*INPUT RECORDS:*
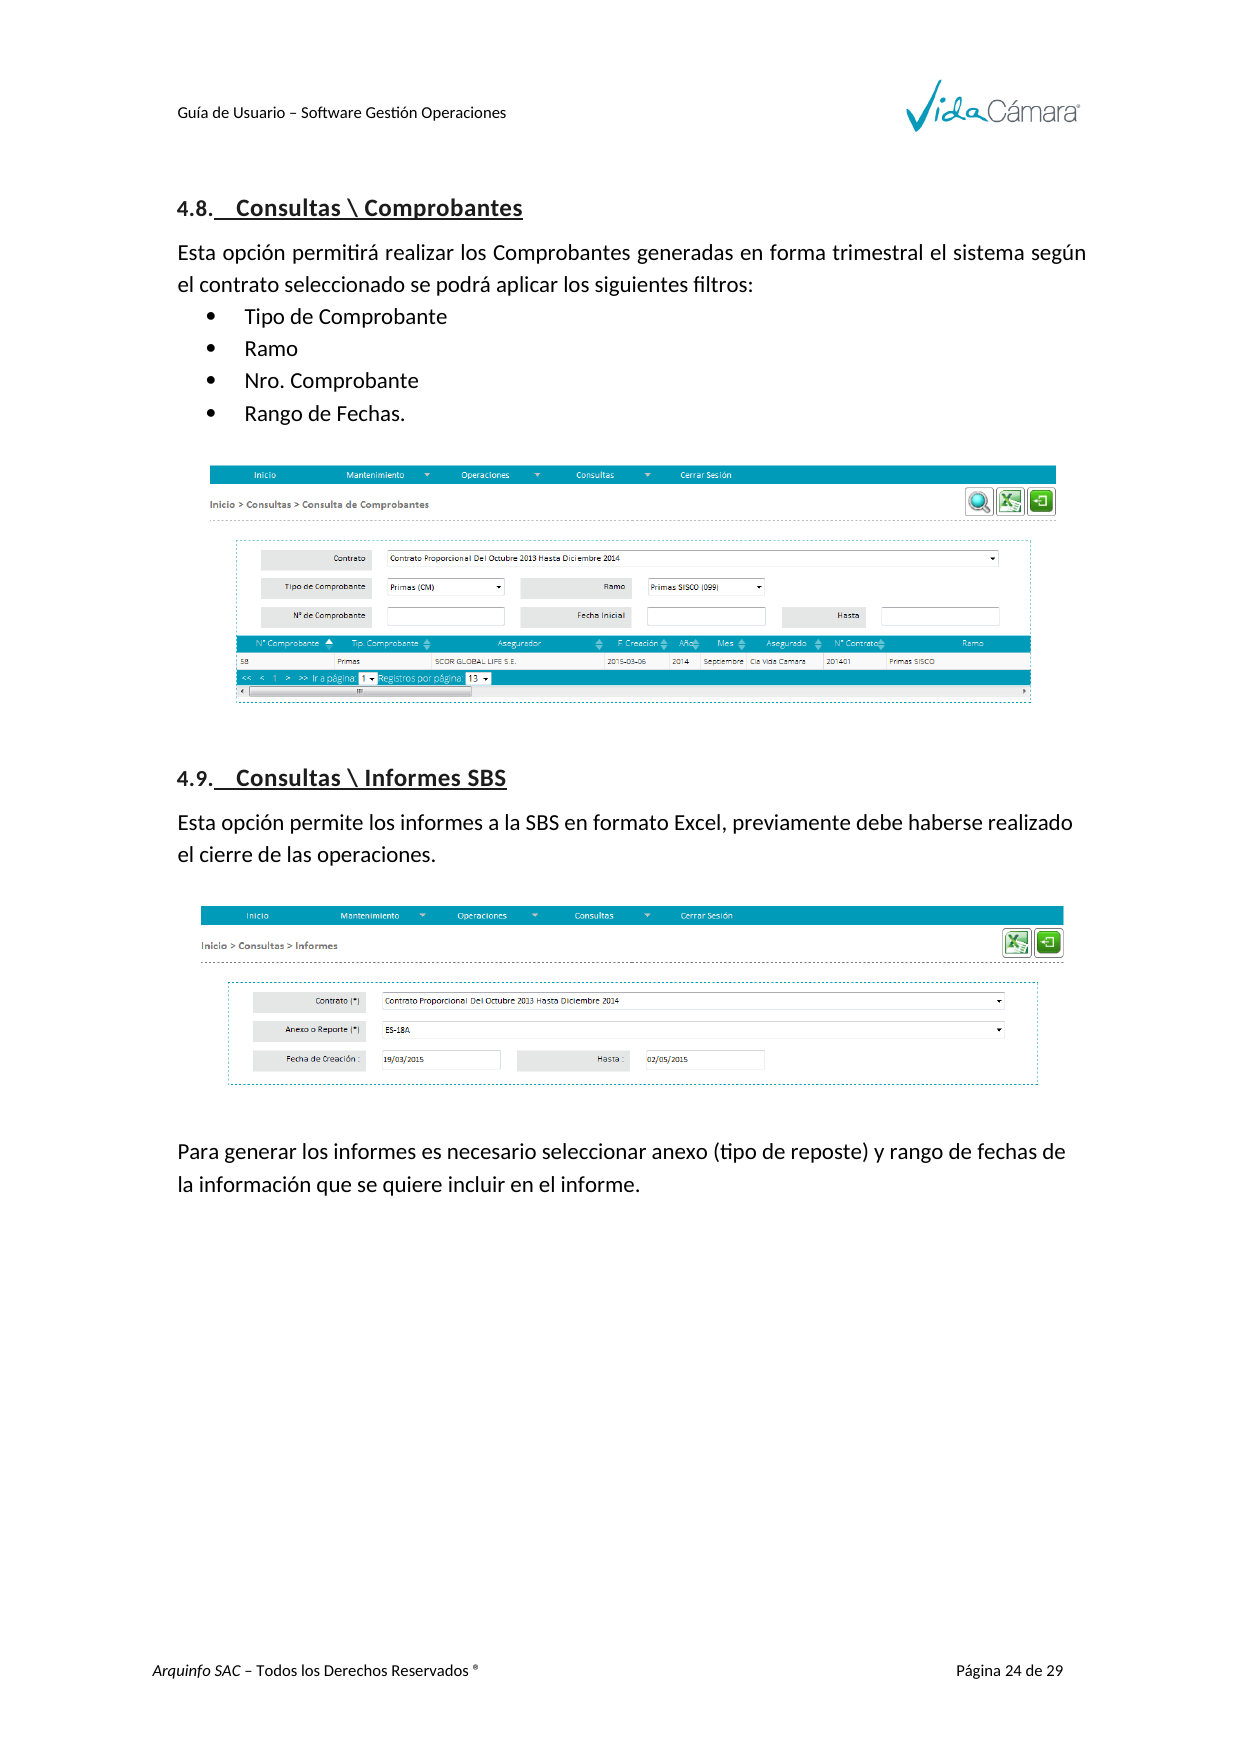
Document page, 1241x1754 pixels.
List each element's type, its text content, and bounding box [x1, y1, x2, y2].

text Esta opción permitirá realizar los Comprobantes generadas en forma trimestral el sistema según el contrato seleccionado se podrá aplicar los siguientes filtros: [177, 238, 1087, 298]
text Para generar los informes es necesario seleccionar anexo (tipo de reposte) y rango de fechas de la información que se quiere incluir en el informe. [177, 1137, 1087, 1198]
list Rango de Fechas. [207, 399, 1087, 427]
subtitle Consultas \ Comprobantes [177, 192, 1087, 222]
list Ramo [207, 334, 1087, 362]
text Esta opción permite los informes a la SBS en formato Excel, previamente debe haberse realizado el cierre de las operaciones. [177, 808, 1087, 868]
list Nro. Comprobante [207, 366, 1087, 394]
list Tipo de Comprobante [207, 302, 1087, 330]
subtitle Consultas \ Informes SBS [177, 762, 1087, 793]
picture [898, 75, 1083, 138]
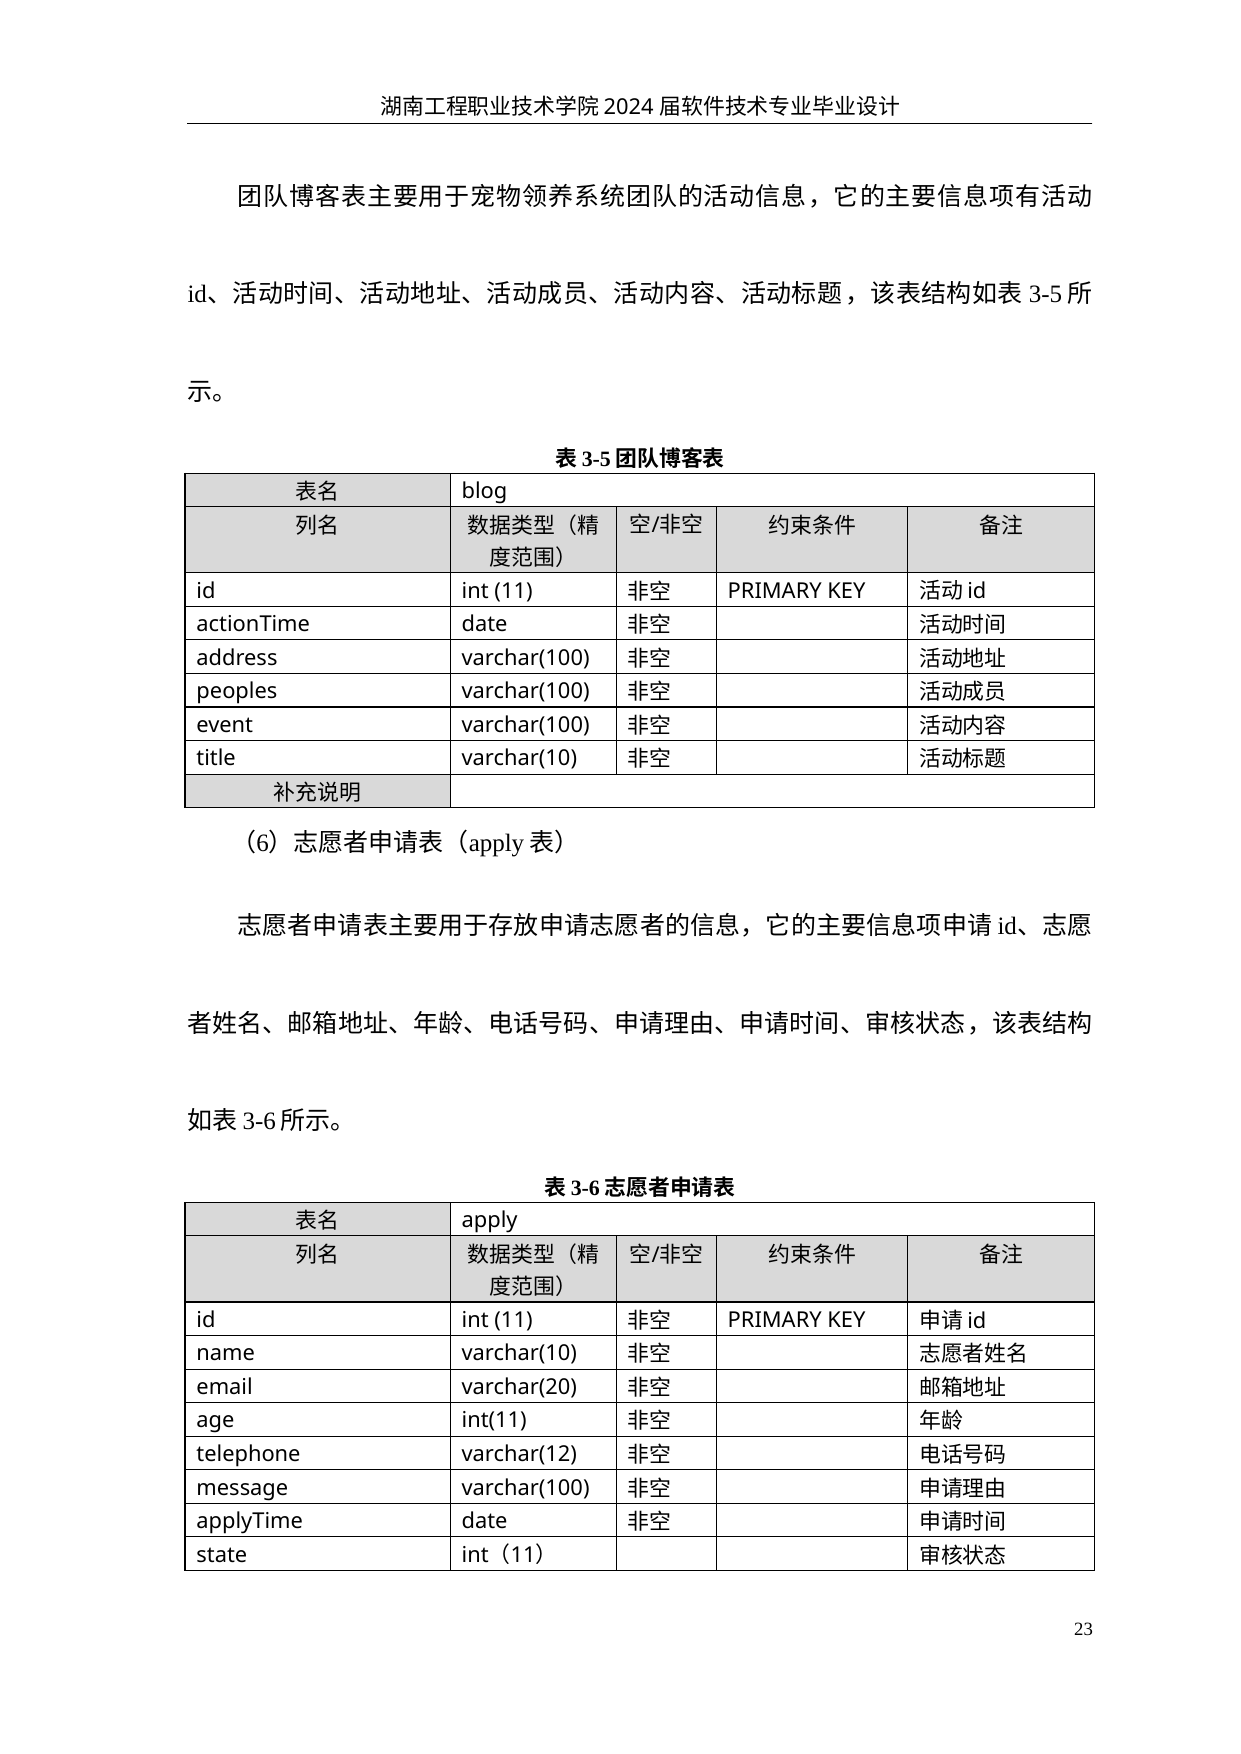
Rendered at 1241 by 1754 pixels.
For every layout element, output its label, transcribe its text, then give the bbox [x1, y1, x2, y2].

*TASK TO CARRY OUT:*
Determine how many lines of the listing hold the word "pixels" and reply with that figure alone.

*RESULT:*
2